If you were a poet returning from war-ravaged Yugoslavia with a marriage on the rocks and credit-card companies after you, where would you go to get away from it all? Christopher Merrill’s choice, several times between 1998 and the millennium’s eve, was Mount Athos. The only women to have entered this thousand-year-old monastic republic in northern Greece — a watchtower for Byzantium, he calls it — have been halted by guards as they stepped from the boat or warned off by the voice of the Virgin Mary.
Some of Merrill’s experiences on Athos are equally forbidding. He arrives at the Serbian monastery, to be asked ‘You like racquet ball?’ and, nodding politely, is told the world championship results: ‘Yugo- slavia just won…Russia second, USA third.’ He decides to move on.
The author of this impressive account of a place hard to tie down is not often daunted, even in the face of violence. When treated to a one-sided lecture on Serbian sufferings, he speaks of what he knows, with powerful and peaceable self-restraint. Although — perhaps because — he once spent an afternoon pinned down by sniper fire, he knows when to walk away from a conversation that is not going anywhere.

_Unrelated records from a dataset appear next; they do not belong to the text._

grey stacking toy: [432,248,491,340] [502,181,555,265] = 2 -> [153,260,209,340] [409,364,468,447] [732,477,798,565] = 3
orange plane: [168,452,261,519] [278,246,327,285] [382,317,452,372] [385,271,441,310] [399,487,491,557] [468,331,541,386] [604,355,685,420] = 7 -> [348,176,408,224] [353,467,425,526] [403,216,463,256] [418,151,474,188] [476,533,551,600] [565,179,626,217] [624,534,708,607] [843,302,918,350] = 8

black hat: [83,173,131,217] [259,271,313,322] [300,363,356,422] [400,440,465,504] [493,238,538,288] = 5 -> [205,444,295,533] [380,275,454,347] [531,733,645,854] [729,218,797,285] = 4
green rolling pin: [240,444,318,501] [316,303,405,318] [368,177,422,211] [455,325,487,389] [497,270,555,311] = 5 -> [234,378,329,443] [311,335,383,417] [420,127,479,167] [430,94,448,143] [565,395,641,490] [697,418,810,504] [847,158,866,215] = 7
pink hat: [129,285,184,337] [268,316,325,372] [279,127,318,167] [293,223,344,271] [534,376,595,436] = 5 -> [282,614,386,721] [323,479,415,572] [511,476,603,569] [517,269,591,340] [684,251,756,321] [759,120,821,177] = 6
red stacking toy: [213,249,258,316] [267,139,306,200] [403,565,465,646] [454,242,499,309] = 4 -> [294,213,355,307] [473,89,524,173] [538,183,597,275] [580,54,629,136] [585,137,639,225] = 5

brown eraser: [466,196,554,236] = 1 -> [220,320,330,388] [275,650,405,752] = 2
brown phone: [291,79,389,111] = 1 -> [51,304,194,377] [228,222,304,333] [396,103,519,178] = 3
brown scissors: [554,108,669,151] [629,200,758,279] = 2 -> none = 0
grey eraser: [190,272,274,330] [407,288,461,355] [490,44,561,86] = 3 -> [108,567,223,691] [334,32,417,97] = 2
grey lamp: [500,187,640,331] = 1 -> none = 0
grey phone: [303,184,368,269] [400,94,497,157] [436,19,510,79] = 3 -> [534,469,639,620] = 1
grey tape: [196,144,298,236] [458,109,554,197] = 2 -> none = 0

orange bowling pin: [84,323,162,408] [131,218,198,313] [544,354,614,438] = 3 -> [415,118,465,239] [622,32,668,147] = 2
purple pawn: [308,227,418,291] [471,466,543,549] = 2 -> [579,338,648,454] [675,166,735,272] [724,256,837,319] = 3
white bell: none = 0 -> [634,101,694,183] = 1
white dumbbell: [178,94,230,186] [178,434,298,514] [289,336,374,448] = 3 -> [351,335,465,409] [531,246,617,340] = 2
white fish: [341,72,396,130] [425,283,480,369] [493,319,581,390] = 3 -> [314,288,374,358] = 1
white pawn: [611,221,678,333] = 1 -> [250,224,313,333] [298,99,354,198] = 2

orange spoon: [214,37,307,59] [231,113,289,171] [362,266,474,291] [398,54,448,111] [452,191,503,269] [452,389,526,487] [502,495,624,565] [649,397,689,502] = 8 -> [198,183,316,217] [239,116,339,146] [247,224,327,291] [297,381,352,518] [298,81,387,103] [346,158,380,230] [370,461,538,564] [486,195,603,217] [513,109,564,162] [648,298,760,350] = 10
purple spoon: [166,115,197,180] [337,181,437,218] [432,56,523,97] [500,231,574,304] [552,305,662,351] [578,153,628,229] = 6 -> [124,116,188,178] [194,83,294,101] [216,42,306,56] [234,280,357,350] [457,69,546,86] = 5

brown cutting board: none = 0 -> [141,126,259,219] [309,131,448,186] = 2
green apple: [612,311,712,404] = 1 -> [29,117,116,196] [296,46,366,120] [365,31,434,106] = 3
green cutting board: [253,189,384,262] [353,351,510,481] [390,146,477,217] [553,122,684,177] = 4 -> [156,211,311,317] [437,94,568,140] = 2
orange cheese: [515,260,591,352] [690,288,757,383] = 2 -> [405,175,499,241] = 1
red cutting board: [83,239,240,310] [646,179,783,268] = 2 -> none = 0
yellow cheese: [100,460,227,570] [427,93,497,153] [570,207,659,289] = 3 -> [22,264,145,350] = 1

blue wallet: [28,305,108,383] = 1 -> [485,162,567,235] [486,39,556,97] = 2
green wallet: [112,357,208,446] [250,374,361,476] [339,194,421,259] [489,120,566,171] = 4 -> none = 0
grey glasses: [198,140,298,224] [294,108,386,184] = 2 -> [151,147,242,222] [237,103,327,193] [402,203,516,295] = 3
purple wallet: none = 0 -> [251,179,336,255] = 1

Athos, then, spoke to him in the depths of war. Arriving on its shores to navigate his crises through an ancient faith, he keeps an eye open for humour. In church between a wide-eyed Alyosha Karamazov figure and a sleeping bishop, he hears a monk remark, ‘Better to sleep inside the ark of the church than outside.’ Whether people are sneering at him, taking food away from him because he is not Orthodox, or sharing a moment of spiritual connection, Merrill writes everything down. So persistent is he that in a Montenegrin monastery, before he ever went to Athos, a monk grabbed his pen, and told him to take his racist slurs to heart, not just down on paper.